- **WHAT YOU WILL DO**:
Print, word for word, the lines from the start of the items through the line containing "received. Some boards", including that line. Leave the pictures out of your answer.

- **ENTRIES SUPPLIED**:
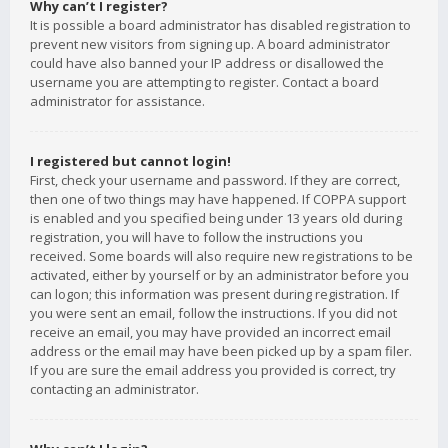
Why can’t I register?
It is possible a board administrator has disabled registration to
prevent new visitors from signing up. A board administrator
could have also banned your IP address or disallowed the
username you are attempting to register. Contact a board
administrator for assistance.
I registered but cannot login!
First, check your username and password. If they are correct,
then one of two things may have happened. If COPPA support
is enabled and you specified being under 13 years old during
registration, you will have to follow the instructions you
received. Some boards will also require new registrations to be
activated, either by yourself or by an administrator before you
can logon; this information was present during registration. If
you were sent an email, follow the instructions. If you did not
receive an email, you may have provided an incorrect email
address or the email may have been picked up by a spam filer.
If you are sure the email address you provided is correct, try
contacting an administrator.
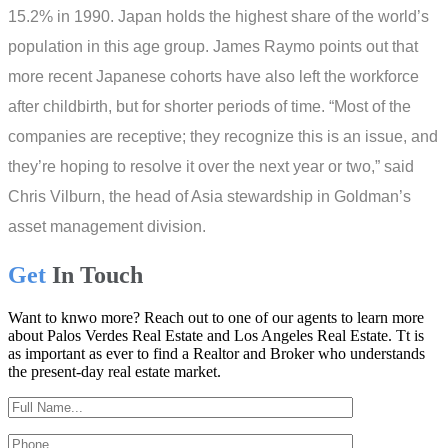
15.2% in 1990. Japan holds the highest share of the world’s
population in this age group. James Raymo points out that
more recent Japanese cohorts have also left the workforce
after childbirth, but for shorter periods of time. “Most of the
companies are receptive; they recognize this is an issue, and
they’re hoping to resolve it over the next year or two,” said
Chris Vilburn, the head of Asia stewardship in Goldman’s
asset management division.
Get
In Touch
Want to knwo more? Reach out to one of our agents to learn more
about Palos Verdes Real Estate and Los Angeles Real Estate. Tt is
as important as ever to find a Realtor and Broker who understands
the present-day real estate market.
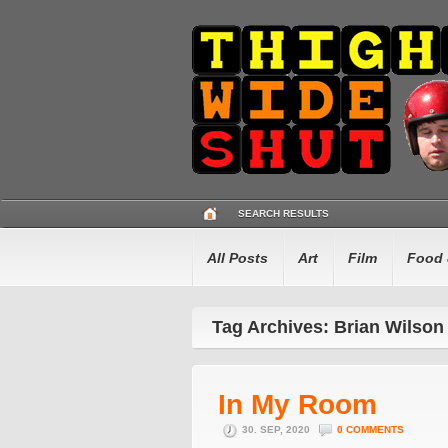
SEARCH RESULTS
All Posts
Art
Film
Food 
Tag Archives: Brian Wilson
In My Room
30. SEP, 2020
0 COMMENTS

- **FINAL ANSWER**:
Why can’t I register?
It is possible a board administrator has disabled registration to
prevent new visitors from signing up. A board administrator
could have also banned your IP address or disallowed the
username you are attempting to register. Contact a board
administrator for assistance.
I registered but cannot login!
First, check your username and password. If they are correct,
then one of two things may have happened. If COPPA support
is enabled and you specified being under 13 years old during
registration, you will have to follow the instructions you
received. Some boards will also require new registrations to be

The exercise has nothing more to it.